Выйдя из тюрьмы, Каваи остался на континенте и в течение нескольких лет его связи с группой Зорге практически прекратились. В Японию он вернулся лишь в сентябре 1940 года.
У нас нет данных о том, как реагировали Одзаки и Мияги на неожиданное исчезновение Каваи из Токио, нет также и данных, сообщили ли они Зорге о том, что случилось. В любом случае вскоре они занялись сбором разведданных для Зорге о событии, взбудоражившем всю Японию, а возможно, и весь мир. А именно, о мятеже части токийского гарнизона, начавшегося на рассвете 26 февраля 1936 года.

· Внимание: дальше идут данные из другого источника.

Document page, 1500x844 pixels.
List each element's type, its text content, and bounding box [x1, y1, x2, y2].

Пока Зорге находился в Москве, драматические события сотрясали Японию. 16 июля 1935 года генерал Мазаки, герой радикальной фракции Коде («Имперский путь») был вынужден уйти в отставку с важного поста генерал-инспектора военной подготовки. Его отставка была подстроена врагами и безошибочно воспринята как победа более традиционно мыслящей Тосеи-ха (фракция «Сдерживание») Уход Мазаки вызвал сенсацию, и вскоре Токио наполнился слухами о грядущем насилии. Было заявлено, что молодые горячие головы из Кодо-ха никогда не согласятся с тем, что произошло, поскольку из объявленных 1 августа ежегодных армейских назначений и продвижений стало ясно, что министр обороны намерен лишить поддержки фракцию Кодо, отправляя всех смутьянов подальше за море.

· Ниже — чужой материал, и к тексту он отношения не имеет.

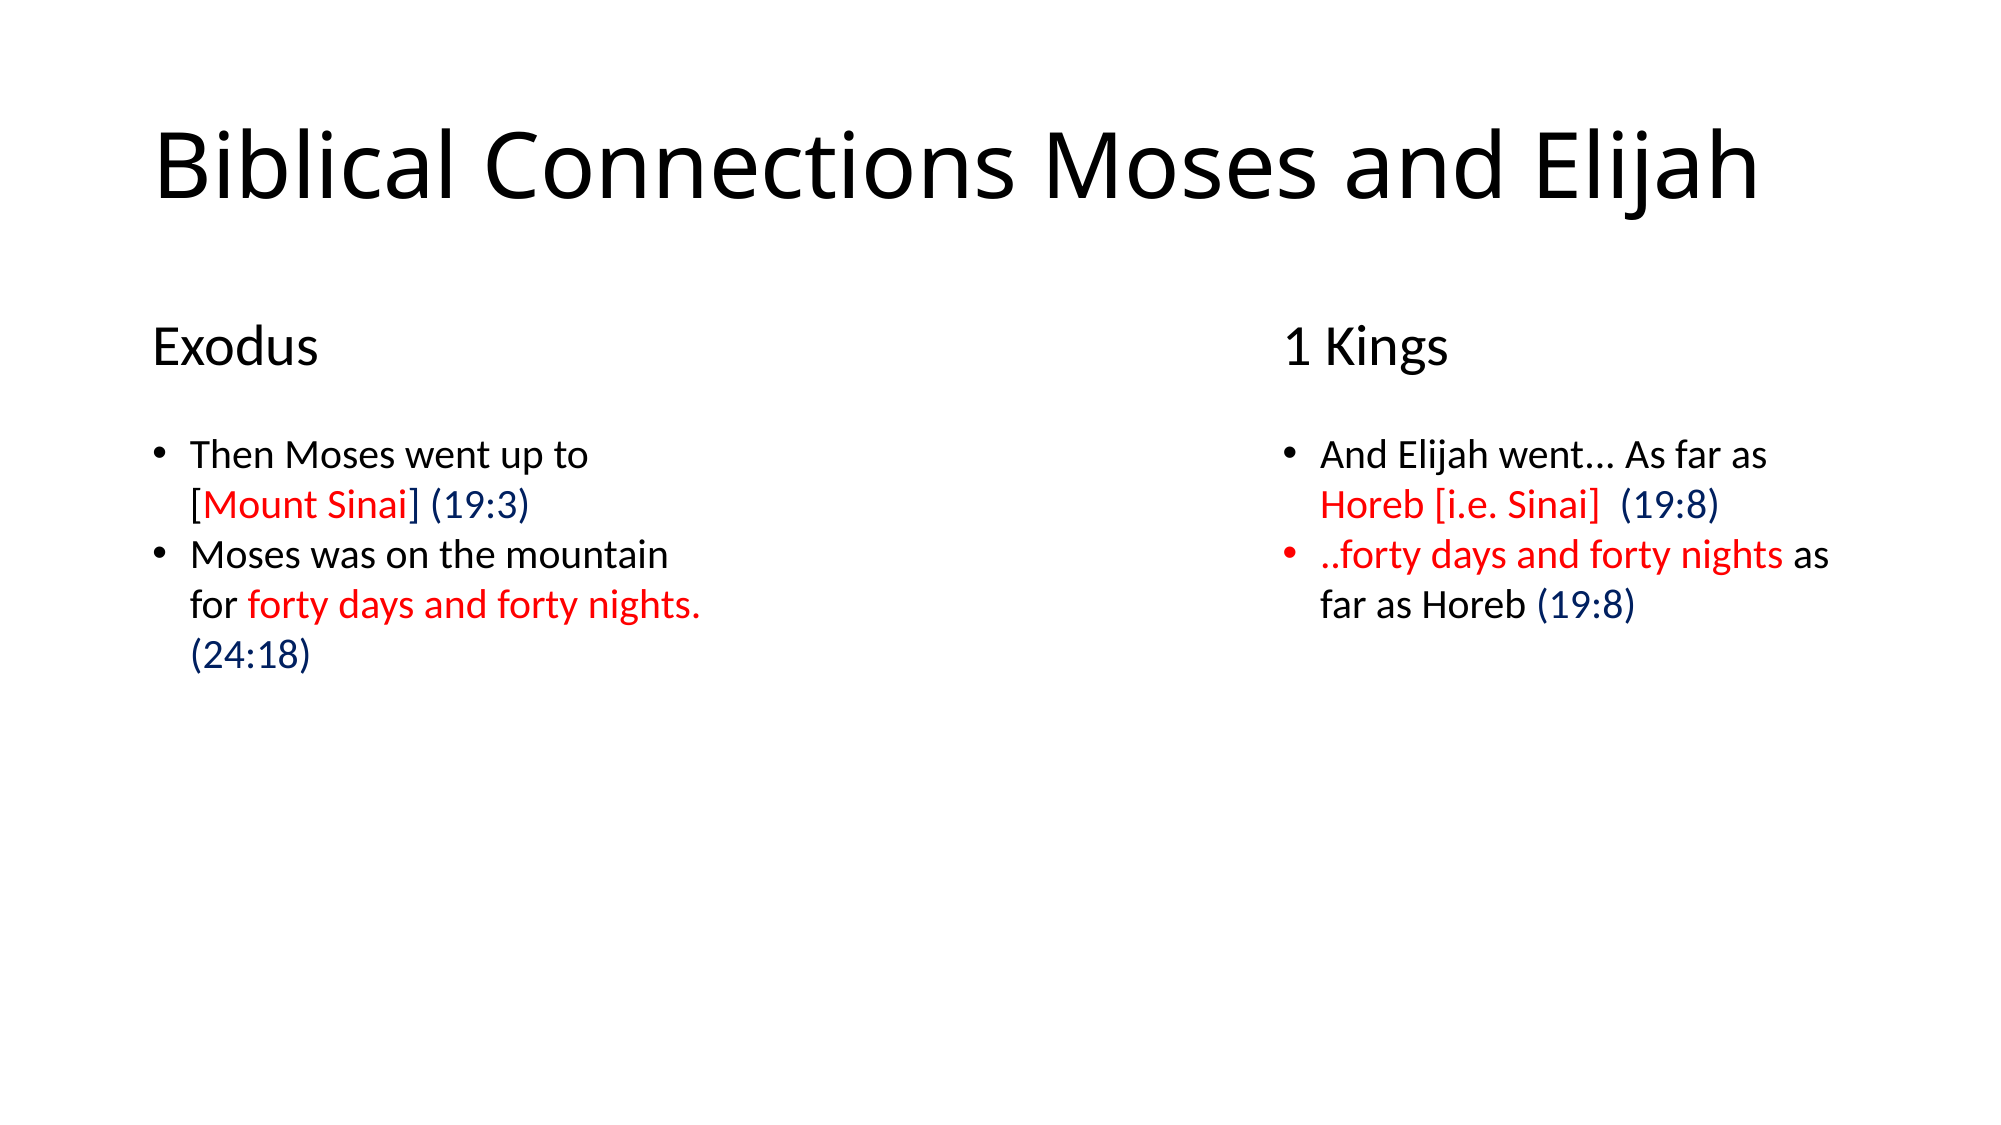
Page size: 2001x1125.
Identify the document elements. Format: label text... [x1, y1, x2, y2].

title Biblical Connections Moses and Elijah [137, 59, 1863, 278]
list Exodus Then Moses went up to [Mount Sinai] (19:3) Moses was on the mountain for forty days and forty nights. (24:18) 1 Kings And Elijah went... As far as Horeb [i.e. Sinai] (19:8) ..forty days and forty nights as far as Horeb (19:8) [137, 299, 1863, 1014]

Среди тех, кого коснулись эти чистки, оказался и полковник Аизава, служивший в городе на берегу Внутреннего моря. Этот офицер специально отправился в Токио, чтобы выразить протест против увольнения Мазаки. В Министерстве обороны он разыскал начальника бюро военных дел, генерал-майора Нагату, ответственного за армейские назначения и известного противника Мазаки и Кодо-ха. Аизава намерен был убить Нагату, если последний откажется выслушать его, однако в бурной беседе, состоявшейся между ними, он не пошел дальше требования отставки Нагаты. Конечно, в большинстве армий мира подобное нарушение субординации не осталось бы безнаказанным. И потому нет ничего удивительного в том, что две недели спустя Аизаве сообщили, что он назначается в полк, базировавшийся на Формозе.
Аизава снова отправился в Токио. Он прошел в Министерство обороны и, шагая по коридору, достиг кабинета Нагаты, открыл дверь и выхватил меч. Первый удар Аи-завы не достиг цели. Другой офицер, оказавшийся в комнате, попытался защитить Нагату и был серьезно ранен. Нагата же был зарублен насмерть. «Мне стыдно, — заявил Аизава на военном трибунале, — что я не сумел убить Нагату с первого удара».
Убийства, вне всякого сомнения, были свойственны японской традиции. Но убийство генерала боевым офицером было делом немыслимым в течение последних пятидесяти лет. Каждый сознавал, что этот инцидент был симптомом того, что называлось «гекокийо» — «свержение старших младшими, высших низшимй». Это выражение, впервые использованное для описания феодальной анархии XV века, похоже, вполне подходило к ситуации, сложившейся в японской армии с ее политически активными молодыми офицерами, чьи радикальные и по-настоящему мятежные настроения угрожали как военным, так и гражданским руководителям.